Benesh.

Dance With my oh so sudden, Bussell inspired interest in ballet, it dawned on me that for all the talk in those BBC Four documentaries about how the choreography for these productions have been passed down across the centuries in a kind of movement based version of oral history, movement history I suppose, that in the case of historic reconstructions, there would need to be some kind of record of the original moves ripe for interpretation.

Sure enough, this exceeding thorough 2011 article from Ballet News fills in the blanks, explaining that such persons as notators or choreologists work as a kind of dance stenographers during rehearsals, creating a visual record on musical paper using special notation (Benesh notation) that "remembers" the shape of scenes, the shapes of dancers within those scenes and the general sense of how a work should be constructed running along with the music.

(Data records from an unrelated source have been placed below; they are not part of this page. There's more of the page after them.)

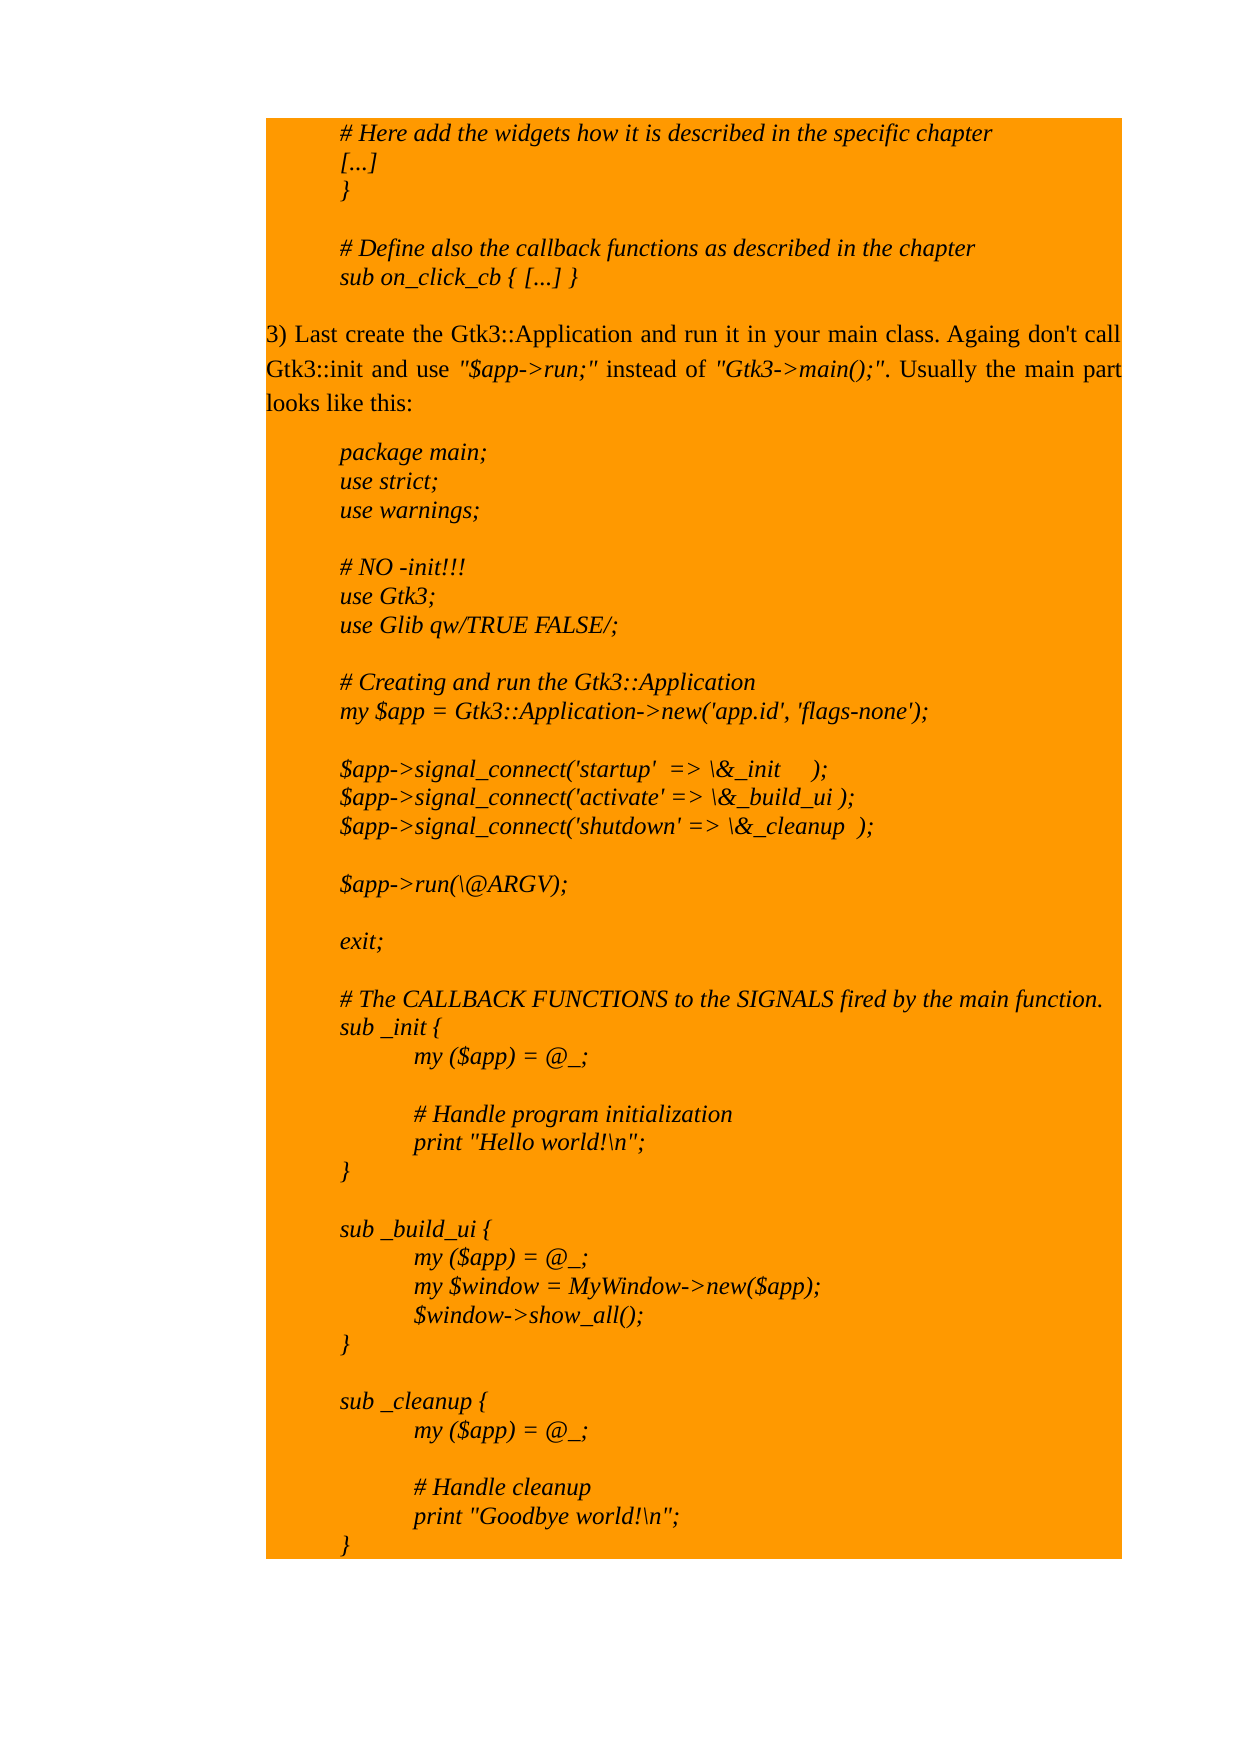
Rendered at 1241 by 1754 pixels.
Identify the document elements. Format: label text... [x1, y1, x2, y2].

text sub _build_ui { [266, 1214, 1122, 1242]
text } [266, 176, 1122, 204]
text $window->show_all(); [266, 1300, 1122, 1329]
text } [266, 1530, 1122, 1559]
text my $window = MyWindow->new($app); [266, 1271, 1122, 1300]
text [...] [266, 147, 1122, 176]
text # The CALLBACK FUNCTIONS to the SIGNALS fired by the main function. [266, 984, 1122, 1012]
text } [266, 1329, 1122, 1357]
text } [266, 1156, 1122, 1185]
text sub _cleanup { [266, 1386, 1122, 1415]
text # Handle program initialization [266, 1099, 1122, 1127]
text # Here add the widgets how it is described in the specific chapter [266, 118, 1122, 147]
text my $app = Gtk3::Application->new('app.id', 'flags-none'); [266, 696, 1122, 725]
text # Creating and run the Gtk3::Application [266, 667, 1122, 696]
text # NO -init!!! [266, 552, 1122, 581]
text use warnings; [266, 495, 1122, 524]
text use Glib qw/TRUE FALSE/; [266, 610, 1122, 639]
text sub _init { [266, 1012, 1122, 1041]
text # Define also the callback functions as described in the chapter [266, 233, 1122, 262]
text $app->signal_connect('startup' => \&_init ); [266, 754, 1122, 782]
text print "Goodbye world!\n"; [266, 1501, 1122, 1530]
text $app->signal_connect('activate' => \&_build_ui ); [266, 782, 1122, 811]
text my ($app) = @_; [266, 1415, 1122, 1444]
text use strict; [266, 466, 1122, 495]
text exit; [266, 926, 1122, 955]
text use Gtk3; [266, 581, 1122, 610]
text 3) Last create the Gtk3::Application and run it in your main class. Againg don't call Gtk3::init and use "$app->run;" instead of "Gtk3->main();". Usually the main part looks like this: [266, 319, 1122, 417]
text package main; [266, 437, 1122, 466]
text sub on_click_cb { [...] } [266, 262, 1122, 291]
text my ($app) = @_; [266, 1041, 1122, 1070]
text $app->run(\@ARGV); [266, 869, 1122, 897]
text $app->signal_connect('shutdown' => \&_cleanup ); [266, 811, 1122, 840]
text print "Hello world!\n"; [266, 1127, 1122, 1156]
text my ($app) = @_; [266, 1242, 1122, 1271]
text # Handle cleanup [266, 1472, 1122, 1501]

Within the interview with one of the choreologists, there's a strand about how in some cases dancers haven't been taught the notation and end up relying on video records of previous performances, but how this is an imperfect approach because it could mean that the given dancer is attempting to recreate an imperfect performance.  If the original practitioner had a stiff back or something else which inhibited their interpretation of the dance, that can then, unfortunately be replicated.

This also explained to me how, as I'd heard elsewhere ballets can be lost just as unfortunately as plays or films.  If there's only a single manuscript of the choreography in existence, as was sometimes the case in dance companies in which there was a single choreography working from their own copy, it's near impossible for the dancers themselves to produce a version from memory.  Unlike a play, they may not necessarily be completely aware of the movements of others.